No doubt about it: Brains are cool.
Just ask the 300 local K-12 students who visited the 10th UCLA Brain Awareness Week at the David Geffen School of Medicine at UCLA. They got a close-up look at a real human brain -- as well as the brains of mice, sheep and cats – and no one went “Ewwwww!” (Few people, anyway.)
UCLA undergraduate and graduate students in neuroscience organized and staffed the entire event, held March 12-16. The point of Brain Awareness Week, sponsored by UCLA’s Brain Research Institute, is to raise interest in research and get students thinking about careers in science.
It seems to have worked.
Vidya Saravanapandian, a graduate student in the UCLA Centre for Autism Research and Treatment, fielded many of the questions from the visitors and can vouch for the inherent fascination of looking at, and learning about, brains.
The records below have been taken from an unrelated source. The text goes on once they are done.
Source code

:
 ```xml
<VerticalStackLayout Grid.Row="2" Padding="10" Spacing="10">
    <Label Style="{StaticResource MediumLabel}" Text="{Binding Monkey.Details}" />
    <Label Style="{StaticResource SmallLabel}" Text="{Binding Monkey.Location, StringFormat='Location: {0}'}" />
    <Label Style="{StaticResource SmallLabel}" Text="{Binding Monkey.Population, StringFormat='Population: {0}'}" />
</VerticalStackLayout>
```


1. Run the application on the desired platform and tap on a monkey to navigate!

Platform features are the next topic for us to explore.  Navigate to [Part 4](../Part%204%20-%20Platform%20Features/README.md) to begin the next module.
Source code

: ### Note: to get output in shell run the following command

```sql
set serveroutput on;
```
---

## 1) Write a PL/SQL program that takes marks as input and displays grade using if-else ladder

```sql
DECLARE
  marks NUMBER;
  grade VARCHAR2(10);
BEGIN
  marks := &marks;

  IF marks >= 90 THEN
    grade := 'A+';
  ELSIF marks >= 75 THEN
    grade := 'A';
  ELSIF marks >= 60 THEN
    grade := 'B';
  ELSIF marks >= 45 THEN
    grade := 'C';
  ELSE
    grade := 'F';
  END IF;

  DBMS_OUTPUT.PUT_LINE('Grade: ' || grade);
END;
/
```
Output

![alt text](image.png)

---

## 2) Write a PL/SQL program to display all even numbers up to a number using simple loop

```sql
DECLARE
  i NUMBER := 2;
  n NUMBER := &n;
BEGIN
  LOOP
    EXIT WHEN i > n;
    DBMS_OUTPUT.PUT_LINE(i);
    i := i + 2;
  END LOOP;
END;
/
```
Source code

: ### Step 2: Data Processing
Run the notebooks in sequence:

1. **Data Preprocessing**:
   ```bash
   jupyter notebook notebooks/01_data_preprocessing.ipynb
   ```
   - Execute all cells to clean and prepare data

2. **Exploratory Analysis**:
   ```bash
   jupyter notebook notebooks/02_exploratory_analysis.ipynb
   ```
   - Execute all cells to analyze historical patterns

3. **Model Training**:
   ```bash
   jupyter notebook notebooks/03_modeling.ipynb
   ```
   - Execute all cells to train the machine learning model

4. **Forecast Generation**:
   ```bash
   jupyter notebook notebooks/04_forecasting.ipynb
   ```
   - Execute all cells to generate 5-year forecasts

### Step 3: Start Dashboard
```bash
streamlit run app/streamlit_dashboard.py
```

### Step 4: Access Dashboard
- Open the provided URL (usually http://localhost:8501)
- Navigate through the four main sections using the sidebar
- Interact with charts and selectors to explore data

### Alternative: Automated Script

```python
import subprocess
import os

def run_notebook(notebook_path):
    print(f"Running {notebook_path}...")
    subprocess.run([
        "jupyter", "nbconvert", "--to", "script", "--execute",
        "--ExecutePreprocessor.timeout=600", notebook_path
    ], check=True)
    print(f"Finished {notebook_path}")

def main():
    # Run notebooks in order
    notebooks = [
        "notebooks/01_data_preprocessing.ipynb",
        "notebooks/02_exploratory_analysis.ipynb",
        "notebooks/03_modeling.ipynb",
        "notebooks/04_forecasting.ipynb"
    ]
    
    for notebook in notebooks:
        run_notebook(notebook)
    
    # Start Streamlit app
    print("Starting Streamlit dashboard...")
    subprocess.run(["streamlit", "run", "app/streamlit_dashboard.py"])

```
“The younger kids, just looking at a human brain, they were so excited,” Saravanapandian said. “They were like, ‘Oh my god! Is this actually from a real person? How do these people agree to give their brains to science?’”
Older students were curious about the different labs and the research conducted within them, as well as more prosaic matters – such as whether UCLA has dorms and where college students eat.
“These are all amazing questions, especially when you are trying to motivate kids to pursue higher studies,” Saravanapandian said.
Brain Awareness Week is an annual, worldwide celebration of research and progress in brain science, launched 23 years ago by The Dana Foundation, a philanthropic organization that supports brain research.